Texte fourni:
##############################

Ne plus penser est devenu un luxe.
Dans un appartement anonyme d'un immeuble à San Francisco, Gus Bomby est en train d'écrire une lettre à Jessica Blandy, assis à une table. Il raconte ce qui s'est passé quelque part dans une région désertique proche de San Francisco, au premier étage d'un bâtiment industriel désert, l'ancien dépôt du père Jonas. Il prenait un bain à l'étage, et Larry Oldar patientait au rez-de-chaussée. Un groupe de trois tueurs est arrivé. Deux d'entre eux ont criblé Larry Oldar de balles, pendant que le troisième montait s'occuper de Gus Bomby. Ce dernier a réussi à prendre le tueur par surprise et à le tuer. Puis il est descendu pour savoir ce que devenait Larry Oldar et a vu les 2 tueurs accueillir un assassin appelé Konobo qui a tiré une balle dans l'œil droit de Larry. L'espace d'un instant, Gus Bomby a pu voir le visage de Konobo, assassin professionnel dont personne ne connaît l'identité. Bomby remonte rapidement à l'étage et abat un poursuivant. Il parvient à l'escalier extérieur et abat un deuxième poursuivant. Il atteint sa voiture et appuie sur le champignon, réussissant à échapper de justesse à Konobo. La lettre est bien parvenue à Jessica Blandy qui la lit sur une plage. Elle décide d'accepter de contacter Gus Bomby selon les termes de sa lettre et se rend à son bureau. Elle y parvient alors qu'il est encore la proie des flammes. Fort heureusement, Pearl, la secrétaire de Gus Bomby, n'était pas dans les locaux, Gus non plus. Par contre, elle croise l'inspecteur Robby dans la foule : il s'étonne de la voir là, soupçonnant qu'elle sait quelque chose.

##############################

Données fournies:
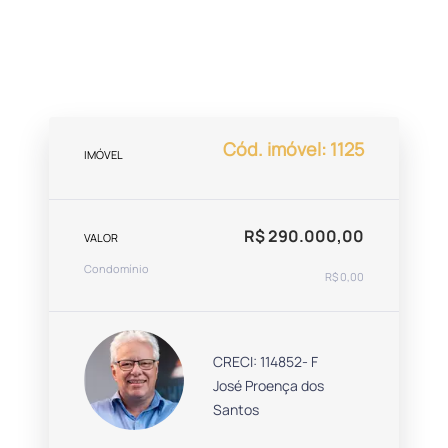
Cód. imóvel: 1125
IMÓVEL
R$ 290.000,00
VALOR
Condomínio
R$ 0,00
CRECI: 114852- F
José Proença dos
Santos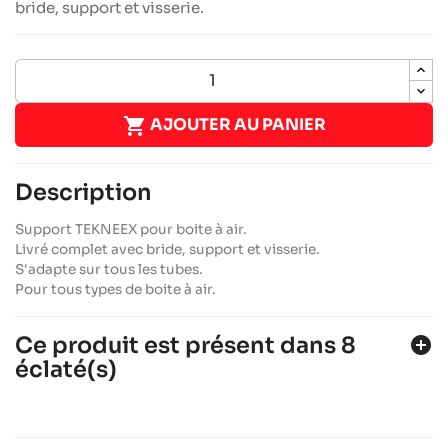
bride, support et visserie.

AJOUTER AU PANIER
Description
Support TEKNEEX pour boite à air.
Livré complet avec bride, support et visserie.
S'adapte sur tous les tubes.
Pour tous types de boite à air.
Ce produit est présent dans 8
add_circle
éclaté(s)
SODI SIGMA RS3 2018-2021
Châssis JUNIOR, SENIOR, OK & OKJ
Sodi
chevron_right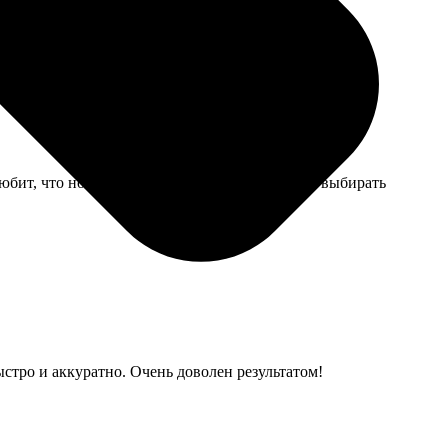
 Швы не топорщатся, размер соответствует.
любит, что носит даже так. Может, нужно было выбирать
ыстро и аккуратно. Очень доволен результатом!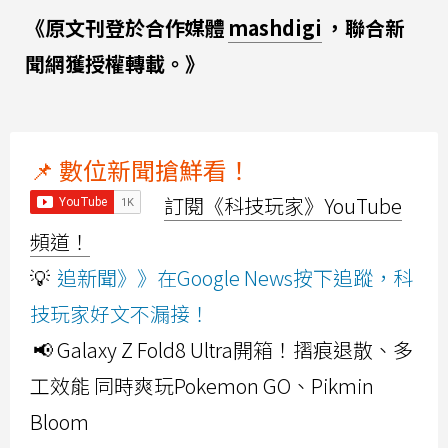
《原文刊登於合作媒體
mashdigi
，聯合新
聞網獲授權轉載。》
📌 數位新聞搶鮮看！
訂閱《科技玩家》YouTube
頻道！
💡
追新聞》》在Google News按下追蹤，科
技玩家好文不漏接！
📢 Galaxy Z Fold8 Ultra開箱！摺痕退散、多
工效能 同時爽玩Pokemon GO、Pikmin
Bloom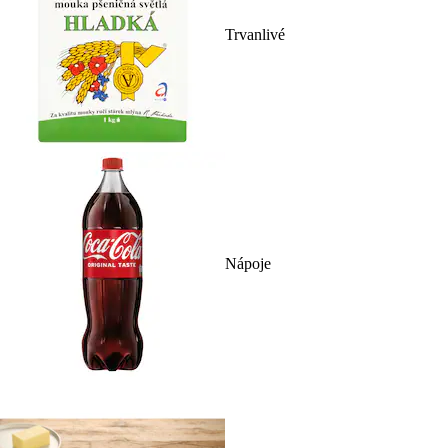
Trvanlivé
Nápoje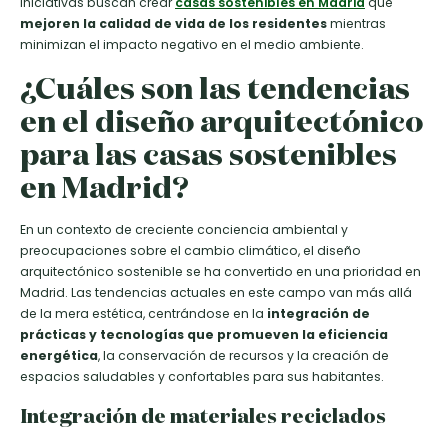
iniciativas buscan crear
casas sostenibles en Madrid
que
mejoren la calidad de vida de los residentes
mientras
minimizan el impacto negativo en el medio ambiente.
¿Cuáles son las tendencias
en el diseño arquitectónico
para las casas sostenibles
en Madrid?
En un contexto de creciente conciencia ambiental y
preocupaciones sobre el cambio climático, el diseño
arquitectónico sostenible se ha convertido en una prioridad en
Madrid. Las tendencias actuales en este campo van más allá
de la mera estética, centrándose en la
integración de
prácticas y tecnologías que promueven la eficiencia
energética
, la conservación de recursos y la creación de
espacios saludables y confortables para sus habitantes.
Integración de materiales reciclados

##############################

Exercice:
Recopiez mot pour mot l'intégralité du texte fourni. Appuyez-vous uniquement sur le texte.

Résultat obtenu:
Ne plus penser est devenu un luxe.
Dans un appartement anonyme d'un immeuble à San Francisco, Gus Bomby est en train d'écrire une lettre à Jessica Blandy, assis à une table. Il raconte ce qui s'est passé quelque part dans une région désertique proche de San Francisco, au premier étage d'un bâtiment industriel désert, l'ancien dépôt du père Jonas. Il prenait un bain à l'étage, et Larry Oldar patientait au rez-de-chaussée. Un groupe de trois tueurs est arrivé. Deux d'entre eux ont criblé Larry Oldar de balles, pendant que le troisième montait s'occuper de Gus Bomby. Ce dernier a réussi à prendre le tueur par surprise et à le tuer. Puis il est descendu pour savoir ce que devenait Larry Oldar et a vu les 2 tueurs accueillir un assassin appelé Konobo qui a tiré une balle dans l'œil droit de Larry. L'espace d'un instant, Gus Bomby a pu voir le visage de Konobo, assassin professionnel dont personne ne connaît l'identité. Bomby remonte rapidement à l'étage et abat un poursuivant. Il parvient à l'escalier extérieur et abat un deuxième poursuivant. Il atteint sa voiture et appuie sur le champignon, réussissant à échapper de justesse à Konobo. La lettre est bien parvenue à Jessica Blandy qui la lit sur une plage. Elle décide d'accepter de contacter Gus Bomby selon les termes de sa lettre et se rend à son bureau. Elle y parvient alors qu'il est encore la proie des flammes. Fort heureusement, Pearl, la secrétaire de Gus Bomby, n'était pas dans les locaux, Gus non plus. Par contre, elle croise l'inspecteur Robby dans la foule : il s'étonne de la voir là, soupçonnant qu'elle sait quelque chose.